Biomedical

A Robot Ankle for Amputees

This smart, powered prosthetic is a big step forward in bionics

A Robot Ankle for Amputees

Until recently, an artificial leg was an inert object—a clunky piece of wood or plastic that supported a user, but didn’t help much beyond that. But these days artificial limbs can contain advanced sensors and microprocessors, and their motors can provide a power boost for each step.

The BiOM, one of the world’s most advanced ankles, comes from the cutting-edge prosthetics company iWalk. The company was founded by MIT professor Hugh Herr, who directs the biomechatronics group at the MIT Media Lab. Herr is himself a double amputee: As a young man, he lost both legs below the knees after being caught in a blizzard on New Hampshire’s Mount Washington. That accident—and the rudimentary prosthetic legs he was fitted with—convinced him to study biomechanics, and to work on building more advanced prosthetics that mimic the design of the human body.

iWalk has received funding from the U.S. Department of Veterans Affairs and the Department of Defense, and some veterans wounded in Iraq and Afghanistan have already received their bionic ankles. The company has also begun to distribute the BiOM as a commercial product through dozens of advanced prosthetic centers around the country.

IEEE Spectrum visited iWalk’s headquarters in Bedford, Mass., to see its BiOM ankle in action and to learn more about how it works.

Rick Knapton: In a sense, you’re not an amputee anymore. You don’t look down, and walking is pretty much—you don’t think about walking, you just do it. My name is Rick Knapton and I’m an amputee. In 2002 I was walking down the street and helped a couple of kids get a ball off of a roof, and I fell about 3 feet and shattered my ankle, and went roughly eight years before I just finally said I didn’t want to keep it anymore. I had my leg removed. Three months later my prosthetist was contacted by Jennifer McCarthy, one of the prosthetists here, and invited me over to walk the ankle. This is my conventional foot. It’s a very good foot. It’s College Park. It’s conventional in the sense that it has no power. Whatever I give to it, it gives half of that back.

Eliza Strickland: iWalk’s prosthetic ankle, the BiOM, takes it to the next level. It’s a robot ankle.

Michael Smerka: It is a bionic device. So we are actually mimicking the physiology of the human body.

Eliza Strickland: Just like a muscle, the BiOM provides power that helps the user push off the ground with every step.

Rick Knapton: It helps you in the sense that it allows you to maintain a normalized gait. Whereas if I didn’t have this power assist, I may not be able to do that.

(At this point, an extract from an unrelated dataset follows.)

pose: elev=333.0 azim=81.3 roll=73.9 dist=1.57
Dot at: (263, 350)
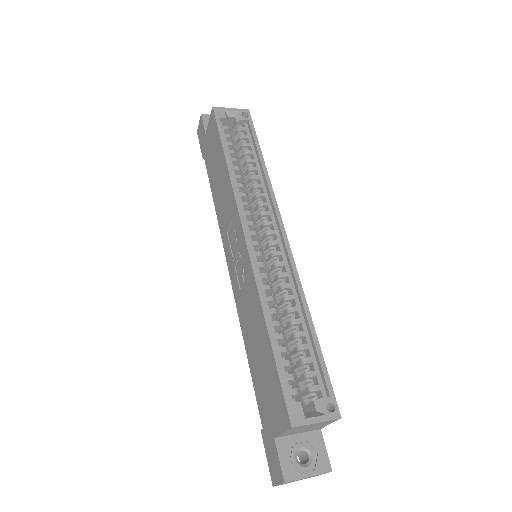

Eliza Strickland: The BiOM can tell whether the user is walking, running, climbing a ramp, or walking down stairs. Its sensors measure where it is in space, and its microprocessors determine how much it should flex and how hard it should push off from the ground.

Michael Smerka: So there’s a gyroscope in there. There’s an accelerometer. It’s basically a six-DOF system, or six degrees of freedom, that’s located in the IMU, and that’s the inertial measurement unit. So it’s measuring going forward, going backwards, side to side, up and down. So it knows where it is in all planes of space. And based on that input, it then communicates the encoder via state and motor controller to do what it does.

Eliza Strickland: The BiOM responds reflexively to the user’s pace, supplying more or less power as needed.

Michael Smerka: So we use this Bluetooth-enabled tablet to communicate wirelessly to the ankle, and we have various parameters that we’re tuning. So one of them is considered stiffness, and this controls how quickly the foot descends down to the ground.

Eliza Strickland: The best part: Once a user’s robot ankle has been adjusted to match his natural gait, he can forget all about it.

Rick Knapton: I mean as I’m walking right now, other than the little bit of sound that I hear, I wouldn’t be really paying attention to my foot. I’d just be moving along!

Eliza Strickland: For IEEE Spectrum, I’m Eliza Strickland.